@Hethetheth makes a fantastic point about why Phantasialand are able to invest in greater depths compared to Merlin parks. But even then, it's not just Phantasialand that are able to do this: look at the likes of Liseberg, Hansa Park, etc - independent parks that are able to invest in large amounts on a regular basis. (I'm ignoring Europa and Efteling because of their other means of incoming).
A better question to specifically ask is simply how are Phantasialand able to invest ridiculous amounts of money? Klugheim was said to cost something in the region of €60-70m. Rookburgh is rumoured to be a larger investment. Maus au Chocolat (2011) and Chiapas (2014 but should've been 2013) cost another €60m between them. The Deep in Africa land (2006) was another €30-40m. That's insane, and beyond anything that most companies could invest in several parks, let alone one company in one park.

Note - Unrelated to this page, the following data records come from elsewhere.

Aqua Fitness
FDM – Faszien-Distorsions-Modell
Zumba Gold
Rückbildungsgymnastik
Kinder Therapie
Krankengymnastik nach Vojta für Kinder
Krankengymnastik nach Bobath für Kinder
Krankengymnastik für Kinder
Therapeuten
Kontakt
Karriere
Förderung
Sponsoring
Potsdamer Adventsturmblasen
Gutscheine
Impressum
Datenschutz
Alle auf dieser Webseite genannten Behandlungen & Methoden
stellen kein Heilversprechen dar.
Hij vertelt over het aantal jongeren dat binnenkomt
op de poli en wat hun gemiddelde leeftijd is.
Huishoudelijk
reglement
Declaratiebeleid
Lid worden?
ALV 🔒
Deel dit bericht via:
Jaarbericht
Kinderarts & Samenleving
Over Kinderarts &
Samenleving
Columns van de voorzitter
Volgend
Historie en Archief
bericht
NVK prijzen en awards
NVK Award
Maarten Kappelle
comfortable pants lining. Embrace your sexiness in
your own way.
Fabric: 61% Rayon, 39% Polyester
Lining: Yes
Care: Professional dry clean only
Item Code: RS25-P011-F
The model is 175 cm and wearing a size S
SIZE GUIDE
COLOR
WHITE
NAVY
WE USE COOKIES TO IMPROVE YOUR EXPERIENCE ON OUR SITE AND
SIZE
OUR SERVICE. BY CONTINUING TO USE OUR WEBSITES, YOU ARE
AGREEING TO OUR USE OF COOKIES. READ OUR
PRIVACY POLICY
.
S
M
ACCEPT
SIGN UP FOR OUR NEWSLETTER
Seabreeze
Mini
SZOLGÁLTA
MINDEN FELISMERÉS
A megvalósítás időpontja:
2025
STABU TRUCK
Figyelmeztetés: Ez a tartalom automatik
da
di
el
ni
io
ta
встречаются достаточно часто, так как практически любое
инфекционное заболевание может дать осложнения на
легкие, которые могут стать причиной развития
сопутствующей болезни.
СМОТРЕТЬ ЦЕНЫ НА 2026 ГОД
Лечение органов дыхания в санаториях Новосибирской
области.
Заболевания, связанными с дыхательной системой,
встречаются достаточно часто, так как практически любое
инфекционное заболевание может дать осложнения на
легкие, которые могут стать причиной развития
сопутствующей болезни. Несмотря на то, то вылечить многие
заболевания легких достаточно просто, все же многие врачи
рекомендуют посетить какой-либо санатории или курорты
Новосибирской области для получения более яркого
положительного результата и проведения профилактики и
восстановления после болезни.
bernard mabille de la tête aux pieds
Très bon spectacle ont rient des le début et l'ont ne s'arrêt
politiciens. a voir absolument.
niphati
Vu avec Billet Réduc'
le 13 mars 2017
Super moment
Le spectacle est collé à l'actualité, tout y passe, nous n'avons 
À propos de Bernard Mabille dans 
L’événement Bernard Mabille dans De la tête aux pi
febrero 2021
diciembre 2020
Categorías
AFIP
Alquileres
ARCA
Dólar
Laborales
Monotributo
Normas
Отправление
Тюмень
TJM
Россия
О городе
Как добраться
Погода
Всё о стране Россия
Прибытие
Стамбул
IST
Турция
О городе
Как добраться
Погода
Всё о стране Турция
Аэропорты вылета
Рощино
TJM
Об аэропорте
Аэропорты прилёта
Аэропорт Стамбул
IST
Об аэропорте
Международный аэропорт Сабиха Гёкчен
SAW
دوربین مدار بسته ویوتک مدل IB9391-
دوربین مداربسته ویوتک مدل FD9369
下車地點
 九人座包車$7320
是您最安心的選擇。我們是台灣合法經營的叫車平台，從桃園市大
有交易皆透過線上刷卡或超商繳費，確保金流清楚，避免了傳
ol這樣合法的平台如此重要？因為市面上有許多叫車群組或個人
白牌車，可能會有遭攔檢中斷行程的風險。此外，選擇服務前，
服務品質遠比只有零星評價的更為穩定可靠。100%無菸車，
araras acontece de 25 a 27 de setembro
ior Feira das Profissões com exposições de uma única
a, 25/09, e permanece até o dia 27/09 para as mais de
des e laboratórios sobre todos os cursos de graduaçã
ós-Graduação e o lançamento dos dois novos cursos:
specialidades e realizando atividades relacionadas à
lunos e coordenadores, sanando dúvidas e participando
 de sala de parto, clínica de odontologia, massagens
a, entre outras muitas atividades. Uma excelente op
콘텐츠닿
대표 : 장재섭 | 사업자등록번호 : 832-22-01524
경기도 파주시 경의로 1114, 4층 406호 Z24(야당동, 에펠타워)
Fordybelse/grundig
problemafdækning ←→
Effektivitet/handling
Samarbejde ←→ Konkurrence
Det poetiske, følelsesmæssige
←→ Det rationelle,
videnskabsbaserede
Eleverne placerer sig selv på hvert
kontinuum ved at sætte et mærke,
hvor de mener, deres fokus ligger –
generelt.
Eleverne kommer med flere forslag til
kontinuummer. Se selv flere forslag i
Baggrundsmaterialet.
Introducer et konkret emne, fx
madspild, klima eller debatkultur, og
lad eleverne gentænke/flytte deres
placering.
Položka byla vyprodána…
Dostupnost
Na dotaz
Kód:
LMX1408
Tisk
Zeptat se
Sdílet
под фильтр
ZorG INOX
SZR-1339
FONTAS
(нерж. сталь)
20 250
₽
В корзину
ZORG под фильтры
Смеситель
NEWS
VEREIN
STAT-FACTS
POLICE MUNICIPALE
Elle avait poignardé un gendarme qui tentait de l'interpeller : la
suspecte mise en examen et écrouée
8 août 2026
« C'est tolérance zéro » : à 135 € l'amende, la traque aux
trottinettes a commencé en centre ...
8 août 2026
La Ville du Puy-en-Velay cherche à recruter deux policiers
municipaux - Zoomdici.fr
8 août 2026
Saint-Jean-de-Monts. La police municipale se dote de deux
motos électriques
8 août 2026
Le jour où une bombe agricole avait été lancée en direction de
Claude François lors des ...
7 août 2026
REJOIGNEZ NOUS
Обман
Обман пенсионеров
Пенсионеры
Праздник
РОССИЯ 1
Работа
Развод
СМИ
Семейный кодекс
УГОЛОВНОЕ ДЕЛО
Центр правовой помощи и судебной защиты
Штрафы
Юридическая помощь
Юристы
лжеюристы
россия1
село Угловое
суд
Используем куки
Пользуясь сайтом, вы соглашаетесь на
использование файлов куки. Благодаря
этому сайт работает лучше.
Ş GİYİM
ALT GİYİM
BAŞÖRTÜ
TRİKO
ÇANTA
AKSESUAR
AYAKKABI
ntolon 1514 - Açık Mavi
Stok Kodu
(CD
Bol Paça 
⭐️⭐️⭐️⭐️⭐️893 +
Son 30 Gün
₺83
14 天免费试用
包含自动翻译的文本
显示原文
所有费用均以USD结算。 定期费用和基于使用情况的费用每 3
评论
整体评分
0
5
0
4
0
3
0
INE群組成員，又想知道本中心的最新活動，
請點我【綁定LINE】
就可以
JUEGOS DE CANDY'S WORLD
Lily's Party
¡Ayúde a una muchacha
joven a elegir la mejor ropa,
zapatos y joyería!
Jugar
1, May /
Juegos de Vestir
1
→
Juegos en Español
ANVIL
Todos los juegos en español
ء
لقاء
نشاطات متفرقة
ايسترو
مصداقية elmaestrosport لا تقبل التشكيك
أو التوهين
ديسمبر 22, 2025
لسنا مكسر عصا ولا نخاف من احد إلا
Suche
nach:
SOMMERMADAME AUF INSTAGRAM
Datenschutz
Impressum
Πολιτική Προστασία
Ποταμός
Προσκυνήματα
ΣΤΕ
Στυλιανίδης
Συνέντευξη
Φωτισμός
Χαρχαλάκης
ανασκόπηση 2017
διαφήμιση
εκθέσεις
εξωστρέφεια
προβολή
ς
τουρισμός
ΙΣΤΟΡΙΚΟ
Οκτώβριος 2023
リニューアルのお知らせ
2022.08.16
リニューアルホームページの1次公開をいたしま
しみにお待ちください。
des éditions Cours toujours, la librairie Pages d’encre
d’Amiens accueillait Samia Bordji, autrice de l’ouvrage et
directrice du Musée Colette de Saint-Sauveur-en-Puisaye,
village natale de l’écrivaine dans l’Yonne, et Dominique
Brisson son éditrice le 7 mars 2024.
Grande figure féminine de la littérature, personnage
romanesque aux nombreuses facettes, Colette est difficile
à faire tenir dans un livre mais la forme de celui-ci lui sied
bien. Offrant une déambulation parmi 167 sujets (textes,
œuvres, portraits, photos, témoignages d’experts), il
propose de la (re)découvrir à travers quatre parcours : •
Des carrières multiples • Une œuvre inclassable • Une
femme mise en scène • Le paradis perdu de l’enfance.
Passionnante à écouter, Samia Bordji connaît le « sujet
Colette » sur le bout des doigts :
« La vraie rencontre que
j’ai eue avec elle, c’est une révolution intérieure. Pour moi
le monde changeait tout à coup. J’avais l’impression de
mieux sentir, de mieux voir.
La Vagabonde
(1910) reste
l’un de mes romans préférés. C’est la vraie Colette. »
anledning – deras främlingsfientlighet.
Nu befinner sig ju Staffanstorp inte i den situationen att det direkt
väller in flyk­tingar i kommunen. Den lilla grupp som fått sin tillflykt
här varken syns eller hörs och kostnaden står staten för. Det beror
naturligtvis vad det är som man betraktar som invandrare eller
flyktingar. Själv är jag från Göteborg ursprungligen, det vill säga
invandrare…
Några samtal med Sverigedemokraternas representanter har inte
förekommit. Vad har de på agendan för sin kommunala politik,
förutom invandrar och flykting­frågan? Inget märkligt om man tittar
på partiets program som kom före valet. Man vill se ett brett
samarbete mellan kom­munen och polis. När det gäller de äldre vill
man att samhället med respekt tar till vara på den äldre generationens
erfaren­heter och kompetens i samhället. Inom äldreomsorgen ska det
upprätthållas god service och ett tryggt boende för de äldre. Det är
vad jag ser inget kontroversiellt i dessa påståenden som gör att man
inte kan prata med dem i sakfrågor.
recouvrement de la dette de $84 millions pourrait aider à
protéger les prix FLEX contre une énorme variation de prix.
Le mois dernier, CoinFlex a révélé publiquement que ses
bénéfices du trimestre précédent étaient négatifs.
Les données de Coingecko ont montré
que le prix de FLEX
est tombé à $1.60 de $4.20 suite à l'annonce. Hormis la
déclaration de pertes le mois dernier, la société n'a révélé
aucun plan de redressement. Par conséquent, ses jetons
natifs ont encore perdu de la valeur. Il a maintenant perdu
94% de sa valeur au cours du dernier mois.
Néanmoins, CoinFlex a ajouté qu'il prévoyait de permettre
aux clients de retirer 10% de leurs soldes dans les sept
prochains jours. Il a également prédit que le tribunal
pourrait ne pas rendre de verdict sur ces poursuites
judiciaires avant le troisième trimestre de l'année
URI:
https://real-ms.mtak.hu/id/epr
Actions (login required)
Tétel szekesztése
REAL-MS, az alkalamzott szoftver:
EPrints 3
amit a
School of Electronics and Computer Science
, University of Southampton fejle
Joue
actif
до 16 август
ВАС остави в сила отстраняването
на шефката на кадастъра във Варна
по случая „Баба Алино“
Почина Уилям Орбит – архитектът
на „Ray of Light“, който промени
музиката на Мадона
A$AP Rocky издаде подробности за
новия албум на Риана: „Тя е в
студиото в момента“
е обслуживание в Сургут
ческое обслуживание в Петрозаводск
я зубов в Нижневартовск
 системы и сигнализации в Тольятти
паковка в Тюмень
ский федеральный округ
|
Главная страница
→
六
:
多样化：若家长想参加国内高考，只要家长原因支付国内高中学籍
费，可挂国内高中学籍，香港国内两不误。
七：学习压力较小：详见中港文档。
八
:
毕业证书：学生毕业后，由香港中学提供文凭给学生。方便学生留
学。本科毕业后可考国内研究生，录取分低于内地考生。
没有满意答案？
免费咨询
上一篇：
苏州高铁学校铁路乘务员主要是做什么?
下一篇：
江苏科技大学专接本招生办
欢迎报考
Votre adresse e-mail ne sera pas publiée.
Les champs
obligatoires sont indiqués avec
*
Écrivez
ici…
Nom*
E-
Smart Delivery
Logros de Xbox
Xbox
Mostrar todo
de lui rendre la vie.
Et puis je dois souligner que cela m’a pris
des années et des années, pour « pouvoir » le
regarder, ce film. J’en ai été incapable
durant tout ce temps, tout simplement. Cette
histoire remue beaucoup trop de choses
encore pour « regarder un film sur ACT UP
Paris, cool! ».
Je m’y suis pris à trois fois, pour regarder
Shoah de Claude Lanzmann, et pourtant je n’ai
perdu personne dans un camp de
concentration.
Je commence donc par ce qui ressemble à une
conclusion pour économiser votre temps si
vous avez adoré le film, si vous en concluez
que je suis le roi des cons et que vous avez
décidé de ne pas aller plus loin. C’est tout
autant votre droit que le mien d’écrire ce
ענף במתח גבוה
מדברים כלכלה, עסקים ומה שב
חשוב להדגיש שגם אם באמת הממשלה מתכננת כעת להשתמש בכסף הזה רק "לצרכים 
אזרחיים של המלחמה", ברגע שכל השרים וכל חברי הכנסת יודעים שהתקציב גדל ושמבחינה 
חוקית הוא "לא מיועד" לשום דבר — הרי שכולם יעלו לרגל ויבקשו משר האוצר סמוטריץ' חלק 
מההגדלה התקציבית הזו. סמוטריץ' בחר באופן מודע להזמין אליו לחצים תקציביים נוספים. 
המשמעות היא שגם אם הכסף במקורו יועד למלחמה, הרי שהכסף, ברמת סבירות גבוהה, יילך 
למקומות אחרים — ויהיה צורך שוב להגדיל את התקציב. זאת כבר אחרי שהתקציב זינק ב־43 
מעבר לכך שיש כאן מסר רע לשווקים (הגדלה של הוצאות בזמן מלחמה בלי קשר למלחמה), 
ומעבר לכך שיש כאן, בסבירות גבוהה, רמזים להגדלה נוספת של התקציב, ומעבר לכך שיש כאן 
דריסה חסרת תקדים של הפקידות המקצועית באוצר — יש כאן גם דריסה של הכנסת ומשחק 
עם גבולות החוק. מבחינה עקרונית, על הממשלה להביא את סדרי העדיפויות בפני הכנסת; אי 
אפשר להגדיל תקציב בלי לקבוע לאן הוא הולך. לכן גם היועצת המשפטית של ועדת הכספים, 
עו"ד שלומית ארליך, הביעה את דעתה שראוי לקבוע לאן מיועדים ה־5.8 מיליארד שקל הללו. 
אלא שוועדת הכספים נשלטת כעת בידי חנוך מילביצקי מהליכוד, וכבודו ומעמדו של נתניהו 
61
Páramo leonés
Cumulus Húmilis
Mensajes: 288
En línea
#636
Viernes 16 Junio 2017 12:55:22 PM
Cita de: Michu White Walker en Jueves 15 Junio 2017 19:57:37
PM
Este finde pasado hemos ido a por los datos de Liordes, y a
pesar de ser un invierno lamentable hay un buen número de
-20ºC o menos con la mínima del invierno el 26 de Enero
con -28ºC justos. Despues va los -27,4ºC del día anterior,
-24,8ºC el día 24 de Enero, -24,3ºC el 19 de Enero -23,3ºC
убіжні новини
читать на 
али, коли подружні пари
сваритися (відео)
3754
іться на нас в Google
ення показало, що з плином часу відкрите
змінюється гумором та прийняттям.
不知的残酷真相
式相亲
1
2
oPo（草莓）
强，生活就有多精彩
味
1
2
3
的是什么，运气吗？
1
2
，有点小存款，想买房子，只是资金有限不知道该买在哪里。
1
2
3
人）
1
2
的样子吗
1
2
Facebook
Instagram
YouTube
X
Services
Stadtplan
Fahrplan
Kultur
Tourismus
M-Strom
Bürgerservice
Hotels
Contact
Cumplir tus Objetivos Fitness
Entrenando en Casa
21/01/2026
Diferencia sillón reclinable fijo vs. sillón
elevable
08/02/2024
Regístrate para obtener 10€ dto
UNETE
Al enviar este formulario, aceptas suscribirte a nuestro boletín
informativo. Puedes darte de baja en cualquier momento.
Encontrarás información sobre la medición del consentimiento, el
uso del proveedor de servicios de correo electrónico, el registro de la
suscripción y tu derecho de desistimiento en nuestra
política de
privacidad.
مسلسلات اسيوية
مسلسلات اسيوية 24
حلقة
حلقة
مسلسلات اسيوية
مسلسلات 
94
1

How they manage it is still mysterious. The park is owned by the Löffelhardt family, who co-started the park originally. Clever entrepreneurship meant they were able to continue to invest. They also bought Mirabilandia in Italy (they were in charge at the time the park added key rides like Katun), before selling it in 2006 (which no doubt was a big helping hand) in the future. From there, it's simply a case of having ownership that knows how to do business and how to cleverly invest in the park. There's a lot of passion within too which is great.
In some ways, I guess their situation could be likened to what we're seeing at Energylandia. They're owned by someone who is wealthy and already has a great deal of experience in running a business, but also someone who is deeply passionate and wants something they can be proud of. The difference there is they very openly receive EU grants and the like to help accelerate their development, and are going for size and quantity over details and quality (of theming). The amount the park have invested on new rides between 2018-2020 probably could have seen them invest in something of similar depth and quality to any of Phantasialand's investments if they wanted to.
Let's not pretend that the UK are the only place that is thrifty. Everywhere in the world is.
The trouble is, Merlin have dug themselves into a hole. They set high prices and then give out a ton of promos. So of course people in the UK are then going to dig for the best deal. They'll naturally end up complaining that something doesn't represent a good enough value because, simply put, they've be trained to think they can always get something for next-to nothing. Merlin give tickets away because they chose to. Now they do it because they have to.
This is a very common tactic. Have a low entrance cost and hit visitors with high secondary spends. Look at Vue cinemas - many of them have decreased their standard price significantly (my local one is £5 for any film). But then they can hit you with upgraded seats, high costs of drinks and snacks, etc. And people are more willing to do that because they feel they've 'saved' money for their ticket to watch the film, even if they haven't.
Heck, even Phantasialand do this over their winter event. They usually have strong price integrity, so their pre-book online price is only a couple of euros cheaper than buying on the gate, and have very few promotions (and their entrance price is high, around €50). But over Winteraum, especially later in the event, they sell tickets online for €24. Why? Because during the event, they have lots of pop up stalls serving various food and drink (almost like a mini Christmas market), which are extremely popular. People spend a lot of money there and the park recoup any losses they may make from reducing the entrance price.
I'd hardly call any of those parks competition. Drayton is dying. Blackpool ticks along, but when they invest in a brand new coaster, don't market it and then don't see suitable increases, you have to wonder how big a threat they are. And the Yorkshire parks are hardly competition when they barely invest (bar this year).
Towers sees the most investment because Merlin know it's their crowning jewel. It's the UK's biggest park. It's the park that can easily get the highest attendance. It's well known abroad. It has hugely popular and well-known rides like Nemesis and Smiler. Plenty of legitimate world records / firsts that people are actually intrigued by. Towers receives the most investment because it's the safest bet to get a return.
I don't get how you can laugh at Paulton's as being a competitor? They have made very wise investments and continue to do so. They're improving and growing constantly. They're a very legitimate threat to Chessington, whether Merlin admit that or not.
Thorpe is different because of its target market. But it's clear to see that its numbers have been falling and popularity has decreased. It and Chessington benefit from location of being so close to London. But Thorpe needs to really push the boat to remain in a profitable state, because they're really sliding. It's a similar situation to where Chessington were 5-6 years, except Chessington were at least slowly retheming rides to bring them to standard.